В нашем веке громоздких чудовищ нет такой ядерной бомбы, нет таких свиных гриппов, нет ничего разрушительнее, чем миллионноголовый многоязыкий адский крылатый дракон, летящий над миром на скорости, подгоняющей скорость света, смертоносный, уродливый вирус, от которого нет ни вакцин, ни лекарств — имя которому СМИ. Мы потеряли реальность. Видимо, навсегда. Люди, живущие в тысячах километров, убеждены, что они своими глазами видели, как ликует Германия, освобожденная от Берлинской стены, они слышали стоны убитых албанцев, они вместе с монахами Мьянмы шли умирать за свободу, они пели, стоя в оранжевом на площади на майдане, они все это прожили сами, и попробуйте доказать им, что было совсем не так или так, но совсем не совсем. Они безнадежны. Крылатый дракон уже накормил их своей отравой. Мы живем в мире гипербол.
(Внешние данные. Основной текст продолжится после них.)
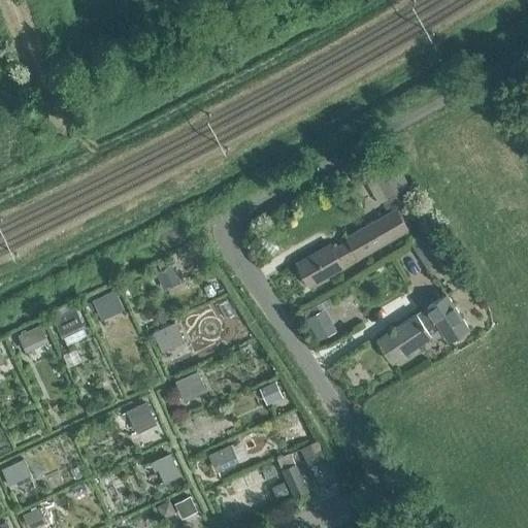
[(374,188),(387,208),(406,197),(402,189),(388,164),(373,173),(381,185),(374,188)]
Тиснешь в газетку карикатурку, ляпнешь что-нибудь не со зла, чихнешь, простудившись, в международном аэропорту, да что там — друзей соберешь выпить шампанского на корабле — и все, на следующий день, а то и на следующий час — рушатся репутации, валятся с постаментов кумиры, как статуи Саддама Хусейна, ярко пылают посольства, взрываются башни, уходят в песок миллиарды, пули летят в разъяренные демонстрации, с грохотом гибнут бессмертные леманбразерсы, целые нации, континенты — не успеешь проснуться — глядь, уже заволокло плотным туманом безумия; семьи, дома, дворы умирают в другие миры. В этих мирах, наверное, больше разума. А у нас, задержавшихся здесь, впереди только новые десятилетия бреда, абсурда, звериной жестокости, пыли, средневековой уверенности в том, чего никогда не видел, — и так теперь до конца.
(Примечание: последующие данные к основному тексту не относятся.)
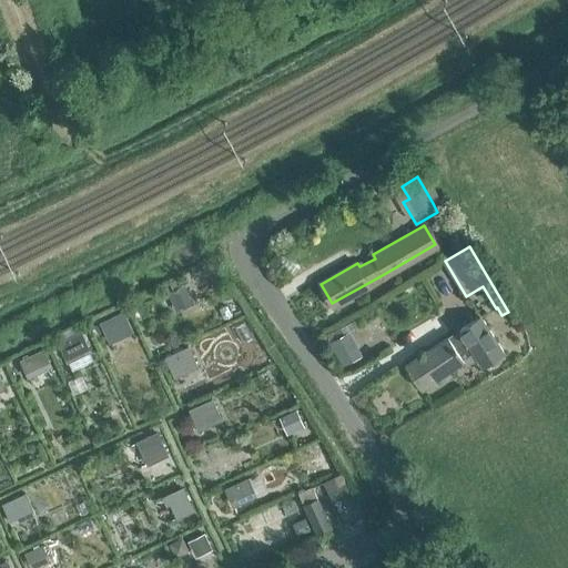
[(184,300),(178,285),(163,292),(170,306),(184,300)]
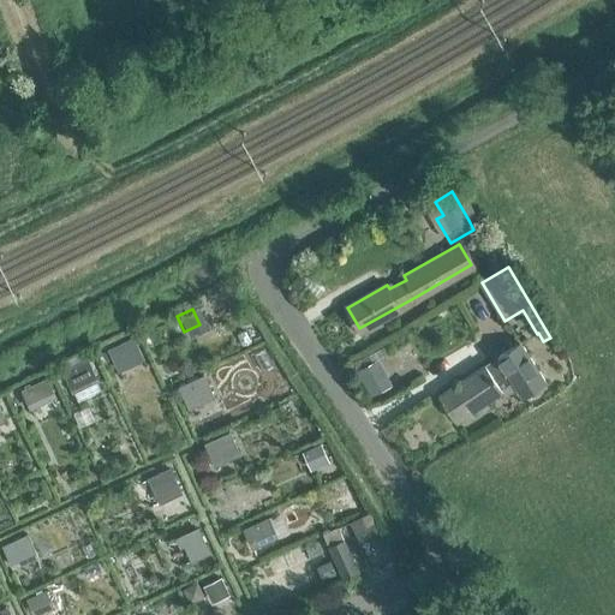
[(133,336),(107,348),(120,375),(145,363),(133,336)]
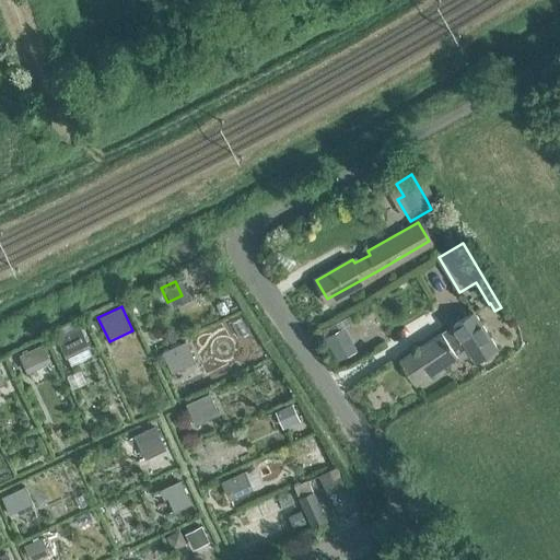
[(400,360),(407,369),(416,383),(439,369),(458,356),(456,352),(467,345),(478,361),(498,348),(474,311),(417,349),(415,346),(411,347),(413,350),(400,360)]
Был один случай — сантехник Бельмесов закончил чинить сломавшийся унитаз на втором этаже одного из зданий Волгодонской атомной станции. Он сложил инструменты в голубой чемоданчик и вышел на улицу покурить. Прислонившись спиной к стене чуть пониже таблички «Курение запрещено», Бельмесов сделал затяжку. Затянувшись, он размечтался, как пойдет сейчас на Цимлу, где синее небо сливается с синей водой, и послушает там камыши, и попрет ему, как в раю, сазанчик, густёрка, плотва, а то и белый амур.
Думая о таком, сантехник поглазел на ворон. Потом бросил окурок в урну. Потом ушел.
А урна за ним загорелась. Загорелась и сразу потухла. Но вот это — что она сразу потухла — теперь не имеет никакого значения.